(Data entries)
********

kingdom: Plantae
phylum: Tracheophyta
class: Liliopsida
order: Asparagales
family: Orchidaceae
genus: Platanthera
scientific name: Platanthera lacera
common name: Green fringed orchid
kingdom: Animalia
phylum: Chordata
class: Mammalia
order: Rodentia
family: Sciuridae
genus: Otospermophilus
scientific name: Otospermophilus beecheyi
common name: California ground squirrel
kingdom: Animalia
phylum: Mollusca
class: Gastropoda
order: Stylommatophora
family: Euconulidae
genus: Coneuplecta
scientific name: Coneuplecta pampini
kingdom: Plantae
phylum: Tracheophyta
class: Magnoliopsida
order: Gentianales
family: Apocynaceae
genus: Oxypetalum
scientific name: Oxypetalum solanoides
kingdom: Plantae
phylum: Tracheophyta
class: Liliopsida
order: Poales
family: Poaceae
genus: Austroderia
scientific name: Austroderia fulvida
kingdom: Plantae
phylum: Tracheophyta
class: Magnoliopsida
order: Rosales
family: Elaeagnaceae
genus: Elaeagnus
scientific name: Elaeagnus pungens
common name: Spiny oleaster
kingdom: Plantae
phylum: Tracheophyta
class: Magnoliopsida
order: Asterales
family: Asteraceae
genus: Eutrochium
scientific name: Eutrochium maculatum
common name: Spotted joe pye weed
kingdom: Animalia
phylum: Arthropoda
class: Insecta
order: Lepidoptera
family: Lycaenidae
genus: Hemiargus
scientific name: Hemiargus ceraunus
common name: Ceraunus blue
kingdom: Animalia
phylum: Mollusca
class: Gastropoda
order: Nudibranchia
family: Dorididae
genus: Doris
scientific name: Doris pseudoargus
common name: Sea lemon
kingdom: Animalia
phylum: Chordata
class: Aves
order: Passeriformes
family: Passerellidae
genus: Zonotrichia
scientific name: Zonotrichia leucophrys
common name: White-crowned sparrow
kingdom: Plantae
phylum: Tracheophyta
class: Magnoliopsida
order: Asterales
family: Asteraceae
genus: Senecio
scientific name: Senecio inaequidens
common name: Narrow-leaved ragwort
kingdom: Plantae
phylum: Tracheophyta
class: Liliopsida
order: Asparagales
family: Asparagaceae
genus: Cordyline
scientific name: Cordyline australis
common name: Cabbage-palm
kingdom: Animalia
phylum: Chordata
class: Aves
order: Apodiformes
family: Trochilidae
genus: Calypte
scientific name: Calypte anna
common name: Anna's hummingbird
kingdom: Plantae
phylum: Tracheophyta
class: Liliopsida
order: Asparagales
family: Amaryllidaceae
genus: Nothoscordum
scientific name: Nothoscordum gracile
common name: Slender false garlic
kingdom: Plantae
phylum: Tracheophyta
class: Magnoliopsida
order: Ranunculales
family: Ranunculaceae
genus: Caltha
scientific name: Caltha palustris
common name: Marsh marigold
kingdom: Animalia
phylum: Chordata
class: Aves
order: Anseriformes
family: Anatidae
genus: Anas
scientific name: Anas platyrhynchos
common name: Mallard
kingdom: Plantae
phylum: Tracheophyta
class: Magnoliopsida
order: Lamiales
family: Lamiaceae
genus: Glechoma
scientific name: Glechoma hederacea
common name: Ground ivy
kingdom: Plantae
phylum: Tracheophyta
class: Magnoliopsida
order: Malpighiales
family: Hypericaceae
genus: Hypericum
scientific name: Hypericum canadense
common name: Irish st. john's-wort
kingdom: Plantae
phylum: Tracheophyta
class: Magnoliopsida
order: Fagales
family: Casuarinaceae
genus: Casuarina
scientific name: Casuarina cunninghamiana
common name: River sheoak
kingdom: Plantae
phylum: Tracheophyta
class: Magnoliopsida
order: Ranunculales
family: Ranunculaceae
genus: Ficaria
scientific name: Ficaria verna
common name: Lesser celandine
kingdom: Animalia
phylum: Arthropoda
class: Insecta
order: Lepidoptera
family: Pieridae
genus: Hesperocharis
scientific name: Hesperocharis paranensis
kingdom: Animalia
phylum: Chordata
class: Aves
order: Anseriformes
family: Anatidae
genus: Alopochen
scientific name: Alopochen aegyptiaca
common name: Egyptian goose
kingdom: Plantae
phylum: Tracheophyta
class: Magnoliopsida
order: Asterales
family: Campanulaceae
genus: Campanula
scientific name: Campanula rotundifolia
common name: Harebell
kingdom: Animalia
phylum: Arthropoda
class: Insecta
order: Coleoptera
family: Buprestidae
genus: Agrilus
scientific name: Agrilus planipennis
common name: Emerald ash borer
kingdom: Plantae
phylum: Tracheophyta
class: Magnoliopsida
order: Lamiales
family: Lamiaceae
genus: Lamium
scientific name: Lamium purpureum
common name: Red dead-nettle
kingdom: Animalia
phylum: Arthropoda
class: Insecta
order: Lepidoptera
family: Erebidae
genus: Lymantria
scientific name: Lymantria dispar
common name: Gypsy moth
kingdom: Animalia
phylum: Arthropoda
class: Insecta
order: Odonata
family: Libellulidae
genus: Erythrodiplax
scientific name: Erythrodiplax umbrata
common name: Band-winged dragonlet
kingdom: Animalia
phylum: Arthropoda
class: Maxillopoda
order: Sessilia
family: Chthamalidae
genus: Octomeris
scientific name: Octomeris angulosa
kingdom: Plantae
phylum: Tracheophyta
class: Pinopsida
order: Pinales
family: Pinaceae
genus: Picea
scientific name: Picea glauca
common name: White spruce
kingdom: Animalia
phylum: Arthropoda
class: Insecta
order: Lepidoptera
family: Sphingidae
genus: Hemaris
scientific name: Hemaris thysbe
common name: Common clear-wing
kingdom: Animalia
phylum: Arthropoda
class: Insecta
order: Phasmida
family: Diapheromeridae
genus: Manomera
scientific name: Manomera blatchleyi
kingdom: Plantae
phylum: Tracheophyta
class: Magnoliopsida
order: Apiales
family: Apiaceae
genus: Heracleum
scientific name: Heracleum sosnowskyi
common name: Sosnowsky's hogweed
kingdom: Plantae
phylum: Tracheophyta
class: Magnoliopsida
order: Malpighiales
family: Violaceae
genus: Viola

********

Exercise brief: Please give every line of the entries above as a JSON list of strings, one string per line, with blank lines left out.

Correct answer:
[
  "kingdom: Plantae",
  "phylum: Tracheophyta",
  "class: Liliopsida",
  "order: Asparagales",
  "family: Orchidaceae",
  "genus: Platanthera",
  "scientific name: Platanthera lacera",
  "common name: Green fringed orchid",
  "kingdom: Animalia",
  "phylum: Chordata",
  "class: Mammalia",
  "order: Rodentia",
  "family: Sciuridae",
  "genus: Otospermophilus",
  "scientific name: Otospermophilus beecheyi",
  "common name: California ground squirrel",
  "kingdom: Animalia",
  "phylum: Mollusca",
  "class: Gastropoda",
  "order: Stylommatophora",
  "family: Euconulidae",
  "genus: Coneuplecta",
  "scientific name: Coneuplecta pampini",
  "kingdom: Plantae",
  "phylum: Tracheophyta",
  "class: Magnoliopsida",
  "order: Gentianales",
  "family: Apocynaceae",
  "genus: Oxypetalum",
  "scientific name: Oxypetalum solanoides",
  "kingdom: Plantae",
  "phylum: Tracheophyta",
  "class: Liliopsida",
  "order: Poales",
  "family: Poaceae",
  "genus: Austroderia",
  "scientific name: Austroderia fulvida",
  "kingdom: Plantae",
  "phylum: Tracheophyta",
  "class: Magnoliopsida",
  "order: Rosales",
  "family: Elaeagnaceae",
  "genus: Elaeagnus",
  "scientific name: Elaeagnus pungens",
  "common name: Spiny oleaster",
  "kingdom: Plantae",
  "phylum: Tracheophyta",
  "class: Magnoliopsida",
  "order: Asterales",
  "family: Asteraceae",
  "genus: Eutrochium",
  "scientific name: Eutrochium maculatum",
  "common name: Spotted joe pye weed",
  "kingdom: Animalia",
  "phylum: Arthropoda",
  "class: Insecta",
  "order: Lepidoptera",
  "family: Lycaenidae",
  "genus: Hemiargus",
  "scientific name: Hemiargus ceraunus",
  "common name: Ceraunus blue",
  "kingdom: Animalia",
  "phylum: Mollusca",
  "class: Gastropoda",
  "order: Nudibranchia",
  "family: Dorididae",
  "genus: Doris",
  "scientific name: Doris pseudoargus",
  "common name: Sea lemon",
  "kingdom: Animalia",
  "phylum: Chordata",
  "class: Aves",
  "order: Passeriformes",
  "family: Passerellidae",
  "genus: Zonotrichia",
  "scientific name: Zonotrichia leucophrys",
  "common name: White-crowned sparrow",
  "kingdom: Plantae",
  "phylum: Tracheophyta",
  "class: Magnoliopsida",
  "order: Asterales",
  "family: Asteraceae",
  "genus: Senecio",
  "scientific name: Senecio inaequidens",
  "common name: Narrow-leaved ragwort",
  "kingdom: Plantae",
  "phylum: Tracheophyta",
  "class: Liliopsida",
  "order: Asparagales",
  "family: Asparagaceae",
  "genus: Cordyline",
  "scientific name: Cordyline australis",
  "common name: Cabbage-palm",
  "kingdom: Animalia",
  "phylum: Chordata",
  "class: Aves",
  "order: Apodiformes",
  "family: Trochilidae",
  "genus: Calypte",
  "scientific name: Calypte anna",
  "common name: Anna's hummingbird",
  "kingdom: Plantae",
  "phylum: Tracheophyta",
  "class: Liliopsida",
  "order: Asparagales",
  "family: Amaryllidaceae",
  "genus: Nothoscordum",
  "scientific name: Nothoscordum gracile",
  "common name: Slender false garlic",
  "kingdom: Plantae",
  "phylum: Tracheophyta",
  "class: Magnoliopsida",
  "order: Ranunculales",
  "family: Ranunculaceae",
  "genus: Caltha",
  "scientific name: Caltha palustris",
  "common name: Marsh marigold",
  "kingdom: Animalia",
  "phylum: Chordata",
  "class: Aves",
  "order: Anseriformes",
  "family: Anatidae",
  "genus: Anas",
  "scientific name: Anas platyrhynchos",
  "common name: Mallard",
  "kingdom: Plantae",
  "phylum: Tracheophyta",
  "class: Magnoliopsida",
  "order: Lamiales",
  "family: Lamiaceae",
  "genus: Glechoma",
  "scientific name: Glechoma hederacea",
  "common name: Ground ivy",
  "kingdom: Plantae",
  "phylum: Tracheophyta",
  "class: Magnoliopsida",
  "order: Malpighiales",
  "family: Hypericaceae",
  "genus: Hypericum",
  "scientific name: Hypericum canadense",
  "common name: Irish st. john's-wort",
  "kingdom: Plantae",
  "phylum: Tracheophyta",
  "class: Magnoliopsida",
  "order: Fagales",
  "family: Casuarinaceae",
  "genus: Casuarina",
  "scientific name: Casuarina cunninghamiana",
  "common name: River sheoak",
  "kingdom: Plantae",
  "phylum: Tracheophyta",
  "class: Magnoliopsida",
  "order: Ranunculales",
  "family: Ranunculaceae",
  "genus: Ficaria",
  "scientific name: Ficaria verna",
  "common name: Lesser celandine",
  "kingdom: Animalia",
  "phylum: Arthropoda",
  "class: Insecta",
  "order: Lepidoptera",
  "family: Pieridae",
  "genus: Hesperocharis",
  "scientific name: Hesperocharis paranensis",
  "kingdom: Animalia",
  "phylum: Chordata",
  "class: Aves",
  "order: Anseriformes",
  "family: Anatidae",
  "genus: Alopochen",
  "scientific name: Alopochen aegyptiaca",
  "common name: Egyptian goose",
  "kingdom: Plantae",
  "phylum: Tracheophyta",
  "class: Magnoliopsida",
  "order: Asterales",
  "family: Campanulaceae",
  "genus: Campanula",
  "scientific name: Campanula rotundifolia",
  "common name: Harebell",
  "kingdom: Animalia",
  "phylum: Arthropoda",
  "class: Insecta",
  "order: Coleoptera",
  "family: Buprestidae",
  "genus: Agrilus",
  "scientific name: Agrilus planipennis",
  "common name: Emerald ash borer",
  "kingdom: Plantae",
  "phylum: Tracheophyta",
  "class: Magnoliopsida",
  "order: Lamiales",
  "family: Lamiaceae",
  "genus: Lamium",
  "scientific name: Lamium purpureum",
  "common name: Red dead-nettle",
  "kingdom: Animalia",
  "phylum: Arthropoda",
  "class: Insecta",
  "order: Lepidoptera",
  "family: Erebidae",
  "genus: Lymantria",
  "scientific name: Lymantria dispar",
  "common name: Gypsy moth",
  "kingdom: Animalia",
  "phylum: Arthropoda",
  "class: Insecta",
  "order: Odonata",
  "family: Libellulidae",
  "genus: Erythrodiplax",
  "scientific name: Erythrodiplax umbrata",
  "common name: Band-winged dragonlet",
  "kingdom: Animalia",
  "phylum: Arthropoda",
  "class: Maxillopoda",
  "order: Sessilia",
  "family: Chthamalidae",
  "genus: Octomeris",
  "scientific name: Octomeris angulosa",
  "kingdom: Plantae",
  "phylum: Tracheophyta",
  "class: Pinopsida",
  "order: Pinales",
  "family: Pinaceae",
  "genus: Picea",
  "scientific name: Picea glauca",
  "common name: White spruce",
  "kingdom: Animalia",
  "phylum: Arthropoda",
  "class: Insecta",
  "order: Lepidoptera",
  "family: Sphingidae",
  "genus: Hemaris",
  "scientific name: Hemaris thysbe",
  "common name: Common clear-wing",
  "kingdom: Animalia",
  "phylum: Arthropoda",
  "class: Insecta",
  "order: Phasmida",
  "family: Diapheromeridae",
  "genus: Manomera",
  "scientific name: Manomera blatchleyi",
  "kingdom: Plantae",
  "phylum: Tracheophyta",
  "class: Magnoliopsida",
  "order: Apiales",
  "family: Apiaceae",
  "genus: Heracleum",
  "scientific name: Heracleum sosnowskyi",
  "common name: Sosnowsky's hogweed",
  "kingdom: Plantae",
  "phylum: Tracheophyta",
  "class: Magnoliopsida",
  "order: Malpighiales",
  "family: Violaceae",
  "genus: Viola"
]